His early life is somewhat mysterious, with dates of his birth given in various sources ranging from 1887 to 1897; if the later date is correct he was evidently a prodigy, regarded as one of the best in New Orleans, Louisiana in his early teens. He was said to have been born in White Castle, Louisiana.
His given name was Joseph Crawford, but was adopted by trombonist Joe Petit, whose name he took.
By the early 1910s he was one of the top horn players in the new style of music not yet generally known as "jazz". He took Freddie Keppard's place in the Eagle Band (a place earlier held by Buddy Bolden) when Keppard left town.

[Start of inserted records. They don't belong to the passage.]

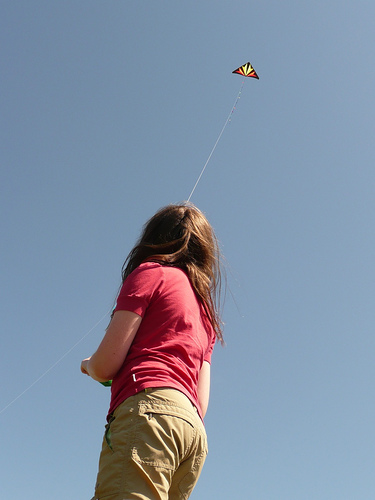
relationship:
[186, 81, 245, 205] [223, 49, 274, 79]
string attached to kite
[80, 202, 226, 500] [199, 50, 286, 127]
girl flying a kite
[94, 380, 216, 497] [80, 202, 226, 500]
brown pants on a girl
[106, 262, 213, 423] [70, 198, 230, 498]
red shirt on a woman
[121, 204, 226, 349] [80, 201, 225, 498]
hair on a woman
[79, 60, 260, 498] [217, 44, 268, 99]
girl kite flyng a kite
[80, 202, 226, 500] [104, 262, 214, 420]
girl wearing a red shirt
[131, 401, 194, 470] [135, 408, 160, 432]
pocket closes with a zipper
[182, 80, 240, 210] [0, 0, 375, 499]
string in blue sky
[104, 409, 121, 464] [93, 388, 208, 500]
pocket on brown pants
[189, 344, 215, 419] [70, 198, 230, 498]
arm of woman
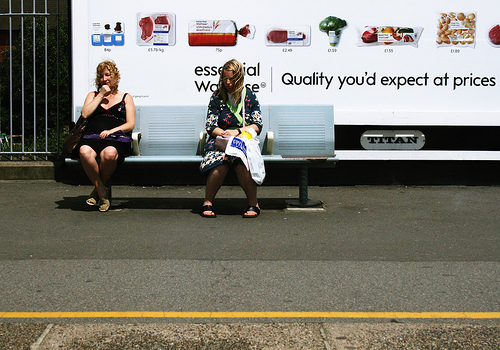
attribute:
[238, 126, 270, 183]
bags — white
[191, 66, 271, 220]
lady — waiting 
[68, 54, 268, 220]
these ladies — strangers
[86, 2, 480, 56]
groceries — an affordable price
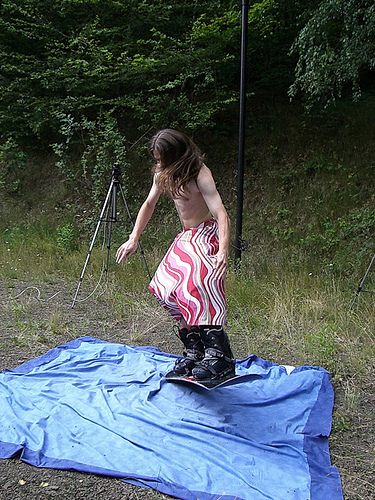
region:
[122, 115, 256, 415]
person in black boots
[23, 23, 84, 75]
green leaves in brown trees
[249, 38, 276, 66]
green leaves in brown trees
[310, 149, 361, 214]
green leaves in brown trees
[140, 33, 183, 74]
green leaves in brown trees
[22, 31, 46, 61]
green leaves in brown trees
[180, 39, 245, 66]
green leaves in brown trees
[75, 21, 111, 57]
green leaves in brown trees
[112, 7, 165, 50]
green leaves in brown trees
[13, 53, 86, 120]
green leaves in brown trees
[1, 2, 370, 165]
green leaves on trees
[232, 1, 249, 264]
black pole in grass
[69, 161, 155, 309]
camera tripod on grass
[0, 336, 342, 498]
wrinkles in blue blanket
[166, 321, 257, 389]
boots on tilted snowboard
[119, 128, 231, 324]
shirtless man in skirt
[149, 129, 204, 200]
long hair over shoulder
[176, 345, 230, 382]
buckles on snow boots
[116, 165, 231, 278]
two extended arms of man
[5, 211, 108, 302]
wire hanging from tripod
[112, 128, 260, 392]
Man riding a snowboard on a blue mat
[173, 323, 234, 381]
Black snowboard boots on man's feet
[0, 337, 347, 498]
Blue tarp on the ground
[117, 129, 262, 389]
Man wearing a skirt and riding a snowboard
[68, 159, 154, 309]
Tripod to left of man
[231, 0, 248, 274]
Black post extending from ground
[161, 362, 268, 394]
Nose of snowboard pointing up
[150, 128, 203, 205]
Man with long brown hair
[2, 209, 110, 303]
Electrical cord for tri-pod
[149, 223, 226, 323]
Colorful striped skirt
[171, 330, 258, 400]
black roller blades on blue blanket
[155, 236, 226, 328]
red and white striped dress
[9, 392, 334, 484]
blue blanket on the ground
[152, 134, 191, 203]
long hair on person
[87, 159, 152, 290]
tri pod in back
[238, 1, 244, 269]
pole behind the boy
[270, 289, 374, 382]
tall grass in the field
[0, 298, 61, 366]
stones on the ground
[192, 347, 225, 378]
buckles on the boots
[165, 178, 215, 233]
no shirt on the chest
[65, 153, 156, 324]
A camera tripod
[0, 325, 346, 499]
A blue sheet on the ground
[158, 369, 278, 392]
A snowboard in the air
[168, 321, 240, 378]
A pair of snow boots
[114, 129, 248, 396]
A man on a snowboard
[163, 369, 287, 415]
Snowboard on a blanket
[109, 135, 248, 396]
A shirtless man outdoors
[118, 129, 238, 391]
Man wearing a long skit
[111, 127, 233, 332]
Man with long hair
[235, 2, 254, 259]
A long black pole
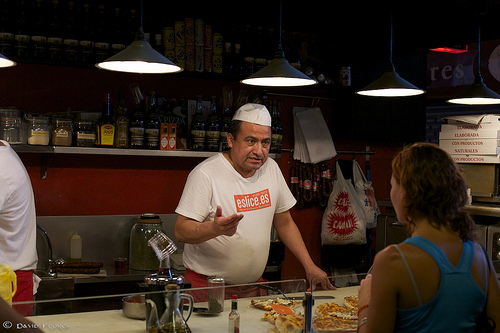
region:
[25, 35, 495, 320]
A man is working in a restaurant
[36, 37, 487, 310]
A man is talking to a customer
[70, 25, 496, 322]
A customer is ordering some food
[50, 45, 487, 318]
A cook is working in a restaurant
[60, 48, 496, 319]
A cook is preparing somebody's lunch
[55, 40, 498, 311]
A restaurant owner is chatting with someone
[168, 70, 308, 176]
A man is wearing a white hat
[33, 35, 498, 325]
A restaurant is open for business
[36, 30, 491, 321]
The restaurant is serving good food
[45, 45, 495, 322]
A restaurant worker is getting an order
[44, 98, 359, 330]
man standing behind a counter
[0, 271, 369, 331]
glass shield in front of counter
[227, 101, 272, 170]
man wearing a small white paper hat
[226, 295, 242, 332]
a small chili bottle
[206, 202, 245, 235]
man gesturing with his right hand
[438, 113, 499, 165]
stacked pizza boxes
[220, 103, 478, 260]
man looking towards female customer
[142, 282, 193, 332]
bottle with handle and spout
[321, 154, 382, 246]
plastic bags hung near wall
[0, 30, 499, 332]
large lights hung above counter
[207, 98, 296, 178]
head of a man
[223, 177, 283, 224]
orange and white symbol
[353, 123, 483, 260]
head of a girl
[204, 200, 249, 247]
hand of a man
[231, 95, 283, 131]
hat on man's head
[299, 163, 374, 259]
bags behind the man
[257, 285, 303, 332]
food on the table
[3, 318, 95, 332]
name in bottom left corner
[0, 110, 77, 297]
back of a person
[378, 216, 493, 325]
blue shirt on lady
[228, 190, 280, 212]
word on the man shirt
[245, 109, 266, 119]
man is wearing a white hat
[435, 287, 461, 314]
lady is wearing a blue tank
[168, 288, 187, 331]
clear glass bottle on the table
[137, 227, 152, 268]
clear glass jar on the counter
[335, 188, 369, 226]
white bags hanging off the hook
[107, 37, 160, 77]
light hanging from the top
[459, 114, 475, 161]
boxes stacked on the shelf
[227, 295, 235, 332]
bottle of hot sauce on the table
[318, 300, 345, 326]
pizza sliced up on the table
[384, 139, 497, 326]
A lady ordering pizza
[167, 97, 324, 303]
Pizza man talking to a customer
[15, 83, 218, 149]
a shelf holding different spices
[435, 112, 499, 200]
Pizza boxes waiting to be filled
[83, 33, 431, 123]
Lights hanging over the order area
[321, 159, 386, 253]
Grocery bags to help customers with their orders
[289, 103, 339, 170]
Order sheets hanging on the wall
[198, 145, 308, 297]
White t-shirt with pizza shop logo on it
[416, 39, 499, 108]
Part of a neon sign that shows to the outside of shop hanging in window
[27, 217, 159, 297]
Sink and prep area to make it easier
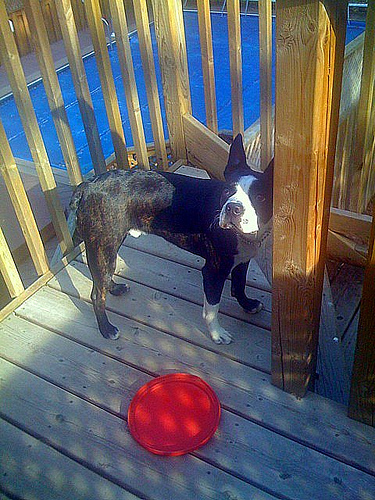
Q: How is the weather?
A: Sunny.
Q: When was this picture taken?
A: Daytime.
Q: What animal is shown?
A: A dog.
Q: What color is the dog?
A: Black and white.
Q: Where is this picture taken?
A: A deck.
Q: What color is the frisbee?
A: Red.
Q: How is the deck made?
A: Of wood.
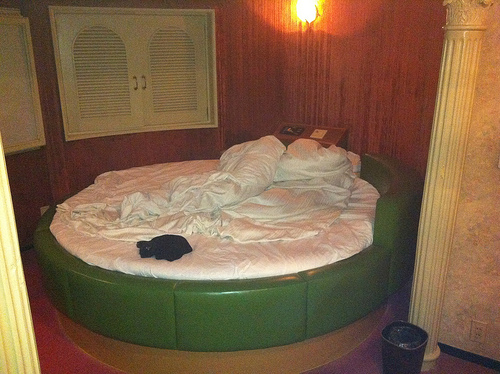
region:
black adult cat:
[135, 234, 192, 262]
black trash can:
[378, 318, 430, 373]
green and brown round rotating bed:
[35, 117, 422, 372]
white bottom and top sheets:
[49, 130, 382, 277]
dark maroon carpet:
[20, 250, 498, 372]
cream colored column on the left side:
[1, 130, 41, 371]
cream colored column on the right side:
[402, 0, 493, 371]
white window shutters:
[47, 5, 220, 142]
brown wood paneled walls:
[2, 0, 449, 255]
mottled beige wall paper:
[436, 0, 499, 364]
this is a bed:
[25, 125, 460, 340]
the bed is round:
[17, 136, 429, 346]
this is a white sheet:
[53, 137, 385, 277]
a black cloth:
[121, 228, 192, 278]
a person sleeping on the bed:
[180, 113, 279, 218]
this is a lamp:
[291, 3, 339, 45]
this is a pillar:
[408, 0, 498, 368]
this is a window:
[68, 25, 133, 116]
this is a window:
[142, 22, 212, 122]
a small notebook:
[310, 109, 327, 151]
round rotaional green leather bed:
[36, 136, 417, 353]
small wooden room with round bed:
[5, 5, 436, 368]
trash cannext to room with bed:
[375, 320, 430, 370]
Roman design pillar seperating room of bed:
[403, 5, 496, 366]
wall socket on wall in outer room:
[470, 320, 487, 343]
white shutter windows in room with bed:
[45, 5, 224, 144]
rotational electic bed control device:
[270, 121, 346, 147]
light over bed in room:
[284, 1, 325, 26]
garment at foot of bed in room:
[135, 235, 192, 261]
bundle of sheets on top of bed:
[125, 136, 359, 240]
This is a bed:
[31, 111, 422, 372]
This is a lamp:
[280, 0, 341, 37]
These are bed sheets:
[46, 130, 401, 283]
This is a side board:
[48, 3, 239, 144]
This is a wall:
[6, 11, 436, 180]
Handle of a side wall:
[139, 65, 151, 97]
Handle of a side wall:
[132, 73, 142, 92]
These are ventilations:
[69, 18, 135, 131]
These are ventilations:
[146, 15, 206, 122]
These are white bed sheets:
[39, 133, 404, 274]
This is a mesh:
[67, 15, 142, 123]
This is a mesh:
[149, 11, 209, 122]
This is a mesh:
[235, 120, 365, 270]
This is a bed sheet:
[170, 142, 370, 303]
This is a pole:
[380, 306, 435, 366]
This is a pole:
[395, 25, 461, 351]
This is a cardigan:
[120, 225, 207, 275]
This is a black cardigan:
[131, 220, 203, 278]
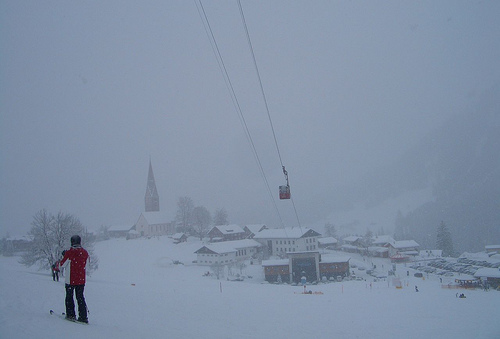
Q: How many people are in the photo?
A: 1.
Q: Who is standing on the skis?
A: The man in the red jacket.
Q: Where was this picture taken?
A: At a ski resort.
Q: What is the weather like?
A: Snowy and foggy.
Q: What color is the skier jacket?
A: Red and white.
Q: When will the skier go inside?
A: When they ski down the hill.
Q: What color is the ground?
A: White.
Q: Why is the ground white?
A: It is covered in snow.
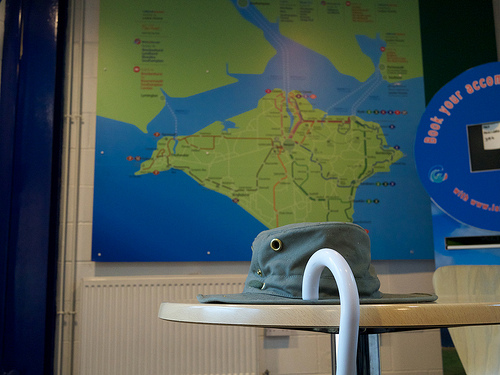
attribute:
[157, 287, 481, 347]
table — round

Buddie Petit was known as a hard-drinking, fun loving man who played cornet with great virtuosity and inventiveness. He was briefly lured to Los Angeles, California by Jelly Roll Morton and Bill Johnson in 1917, but objected to being told to dress and behave differently than he was accustomed to back home, and promptly returned to New Orleans. He spent the rest of his carrer in the area around greater New Orleans and the towns north of Lake Pontchartrain like Mandeville, Louisiana, not venturing further from home than Baton Rouge and the Mississippi Gulf Coast.
Okeh Records offered him a chance to record on their 1925 field trip to New Orleans, but Petit held out for more money and was never recorded. Musicians such as Danny Barker and Louis Armstrong have said that it is a great loss to jazz history that there are no recordings of Petit.
Some of his contemporaries said that Louis Armstrong's record "Cornet Chop Suey" is the closest to Petit's style and sound of anything put on record.